There is a model for Johnson to follow if he is so inclined: the programme of reconstruction that Joe Biden is in the process of implementing in the United States. Biden makes no secret that Catholic Social Teaching is at the centre of his political philosophy. This could give Johnson excellent political cover. So what might a British version look like? This is one possible account of it: “There is a coherent and distinguished political tradition, pioneered by, but not unique to, Catholic intellectuals, which attempts to steer between the twin dangers of excessive individualism and oppressive statism. It has its roots in the philosophy of Aquinas, borrows from the work of Aristotle, and was revived for the industrial age by Pope Leo XIII with his encyclical Rerum Novarum in 1891.

“Catholic social thought places emphasis on the cultivation of virtue rather than the exercise of liberty or the accumulation of prosperity as mankind’s goal. In economic terms it thinks of the common good, with individuals given the chance to find dignity in the exercise of skill, as the guiding principle, rather than profits or abstract equality targets. And it is particularly concerned about the dignity of work and workers.
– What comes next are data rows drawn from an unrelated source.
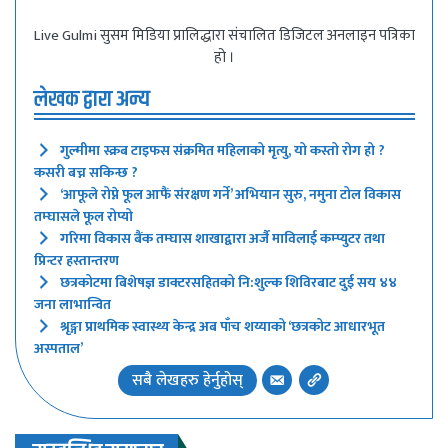
Live Gulmi सुसम मिडिया प्रालिद्धारा संचालित डिजिटल अनलाइन पत्रिका
हो ।
लेखक द्वारा अन्य
गुल्मीमा स्क्रब टाइफस संक्रमित महिलाको मृत्यु, यो कस्तो रोग हो ?
कसरी बच्न सकिन्छ ?
‘आफूले रोप्ने फूल आफैं संरक्षण गर्ने’ अभियान सुरु, नमुना टोल विकास
तम्घासले फूल रोप्यो
गरिमा विकास बैंक तम्घास शाखाद्वारा अर्जै माविलाई कम्प्युटर तथा
प्रिन्टर हस्तान्तरण
छत्रकोटमा बिशेषज्ञ डाक्टरसहितको नि:शुल्क शिविरबाट दुई सय ४४
जना लाभान्वित
श्रृङ्गा प्राथमिक स्वास्थ्य केन्द्र अब पाँच शय्याको ‘छत्रकोट आधारभूत
अस्पताल’
सबै लेखहरु हेर्नुहोस्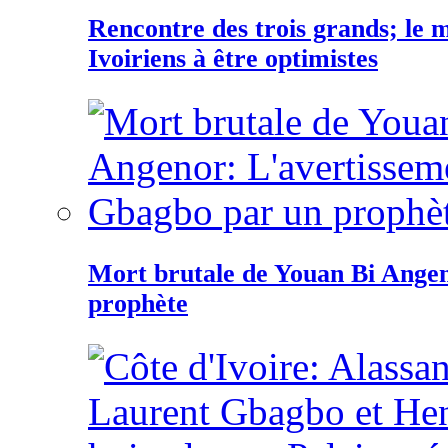
Rencontre des trois grands; le
Ivoiriens à être optimistes
Mort brutale de Youan Bi Ange
prophète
It celebrates vocation, believes in worker participation in industrial decision-making, and sees firms as institutions which exist to serve society and imbue individual lives with purpose rather than just maximising shareholder value.”

The writer? Michael Gove, one of the highest ranking colleagues of Johnson and currently his Minister for the Cabinet Office (and an Anglican). If Johnson is looking for a new raison d’être for his politics, now that he is a happily married man again, this could be it.